*What is asked*. Reproduce everything from "By order of" down to "or by facsimile." in the meeting notice below, changing "facsimile" to "fax".

# start of Excerpted text

Details of the definitions and abbreviations used in this Notice are set out in the Glossary to the Explanatory Memorandum.
By order of the Board
Mr Stephen Hills Company Secretary
Dated: 5 January 2024
3
How to vote
Shareholders can vote by either:
-
attending the Meeting and voting in person or by attorney or, in the case of corporate Shareholders, by appointing a corporate representative to attend and vote; or
-
appointing a proxy to attend and vote on their behalf using the Proxy Form accompanying this Notice of Meeting and by submitting their proxy appointment and voting instructions in person, by post, electronically via the internet or by facsimile.
Voting in person (or by attorney)
Shareholders, or their attorneys, who plan to attend the Meeting are asked to arrive at the venue 15 minutes prior to the time designated for the Meeting, if possible, so that their holding may be checked against the Company's share register and their attendance recorded. To be effective a certified copy of the Power of Attorney, or the original Power of Attorney, must be received by the Company in the same manner, and by the same time as outlined for proxy forms below.
Voting by a Corporation
A Shareholder that is a corporation may appoint an individual to act as its representative and vote in person at the Meeting. The appointment must comply with the requirements of section 250D of the Corporations Act. The representative should bring to the Meeting evidence of his or her appointment, including any authority under which it is signed.
Voting by proxy
-
A Shareholder entitled to attend and vote is entitled to appoint not more than two proxies. Each proxy will have the right to vote on a poll and also to speak at the Meeting.
-
The appointment of the proxy may specify the proportion or the number of votes that the proxy may exercise. Where more than one proxy is appointed and the appointment does not specify the proportion or number of the Shareholder's votes each proxy may exercise, the votes will be divided equally among the proxies (i.e. where there are two proxies, each proxy may exercise half of the votes).
-
A proxy need not be a Shareholder.
-
The proxy can be either an individual or a body corporate.
-
If a proxy is not directed how to vote on an item of business, the proxy may generally vote, or abstain from voting, as they think fit.
-
Should any resolution, other than those specified in this Notice, be proposed at the Meeting, a proxy may vote on that resolution as they think fit.
-
If a proxy is instructed to abstain from voting on an item of business, they are directed not to vote on
the Shareholder's behalf on the poll and the Shares that are the subject of the proxy appointment will not be counted in calculating the required majority.
-
Shareholders who return their Proxy Forms with a direction how to vote, but who do not nominate the identity of their proxy, will be taken to have appointed the Chair of the Meeting as their proxy to vote on their behalf. If a Proxy Form is returned but the nominated proxy does not attend the Meeting, the Chair of the Meeting will act in place of the nominated proxy and vote in accordance with any instructions. Proxy appointments in favour of the Chair of the Meeting, the secretary or any Director that do not contain a direction how to vote will be used, where possible, to support each of the Resolutions proposed in this Notice, provided they are entitled to cast votes as a proxy under the voting exclusion rules which apply to some of the proposed Resolutions. These rules are explained in this Notice.

# end of Excerpted text
# start of Stored records

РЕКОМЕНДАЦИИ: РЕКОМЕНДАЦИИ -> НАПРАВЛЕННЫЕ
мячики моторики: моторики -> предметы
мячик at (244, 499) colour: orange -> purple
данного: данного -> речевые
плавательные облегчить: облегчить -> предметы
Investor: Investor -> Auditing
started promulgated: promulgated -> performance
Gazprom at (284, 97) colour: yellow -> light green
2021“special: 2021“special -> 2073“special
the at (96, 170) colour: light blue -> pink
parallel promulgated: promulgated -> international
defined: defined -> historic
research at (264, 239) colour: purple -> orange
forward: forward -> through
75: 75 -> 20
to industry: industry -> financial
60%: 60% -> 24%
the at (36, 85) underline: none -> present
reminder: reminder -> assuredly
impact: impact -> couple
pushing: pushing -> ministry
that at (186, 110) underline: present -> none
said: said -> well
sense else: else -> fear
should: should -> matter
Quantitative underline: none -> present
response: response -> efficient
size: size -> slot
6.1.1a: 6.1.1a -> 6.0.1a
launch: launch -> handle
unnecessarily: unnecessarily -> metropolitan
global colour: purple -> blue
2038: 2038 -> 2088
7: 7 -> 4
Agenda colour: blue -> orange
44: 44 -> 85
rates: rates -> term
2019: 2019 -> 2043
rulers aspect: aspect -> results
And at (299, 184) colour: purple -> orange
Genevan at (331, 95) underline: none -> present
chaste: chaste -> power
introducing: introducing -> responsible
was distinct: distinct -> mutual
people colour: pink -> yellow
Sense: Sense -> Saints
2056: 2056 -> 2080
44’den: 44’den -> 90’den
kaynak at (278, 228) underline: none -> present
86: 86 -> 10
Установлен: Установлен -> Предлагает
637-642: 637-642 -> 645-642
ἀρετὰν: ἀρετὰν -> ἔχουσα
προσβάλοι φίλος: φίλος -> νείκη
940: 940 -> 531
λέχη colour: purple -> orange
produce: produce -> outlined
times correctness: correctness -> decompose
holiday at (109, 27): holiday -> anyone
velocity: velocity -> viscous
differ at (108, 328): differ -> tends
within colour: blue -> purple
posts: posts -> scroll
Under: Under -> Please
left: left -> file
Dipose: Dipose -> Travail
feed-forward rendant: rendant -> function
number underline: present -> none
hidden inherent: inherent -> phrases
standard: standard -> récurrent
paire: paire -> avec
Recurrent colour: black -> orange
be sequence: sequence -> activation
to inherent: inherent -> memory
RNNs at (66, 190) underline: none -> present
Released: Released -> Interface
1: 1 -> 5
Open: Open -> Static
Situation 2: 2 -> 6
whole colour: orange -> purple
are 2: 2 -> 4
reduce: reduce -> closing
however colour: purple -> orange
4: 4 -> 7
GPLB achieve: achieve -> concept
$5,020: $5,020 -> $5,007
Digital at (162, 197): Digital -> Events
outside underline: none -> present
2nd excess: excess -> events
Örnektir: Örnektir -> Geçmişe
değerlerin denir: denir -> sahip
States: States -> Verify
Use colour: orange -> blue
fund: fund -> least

# end of Stored records

*Task response*.
By order of the Board
Mr Stephen Hills Company Secretary
Dated: 5 January 2024
3
How to vote
Shareholders can vote by either:
-
attending the Meeting and voting in person or by attorney or, in the case of corporate Shareholders, by appointing a corporate representative to attend and vote; or
-
appointing a proxy to attend and vote on their behalf using the Proxy Form accompanying this Notice of Meeting and by submitting their proxy appointment and voting instructions in person, by post, electronically via the internet or by fax.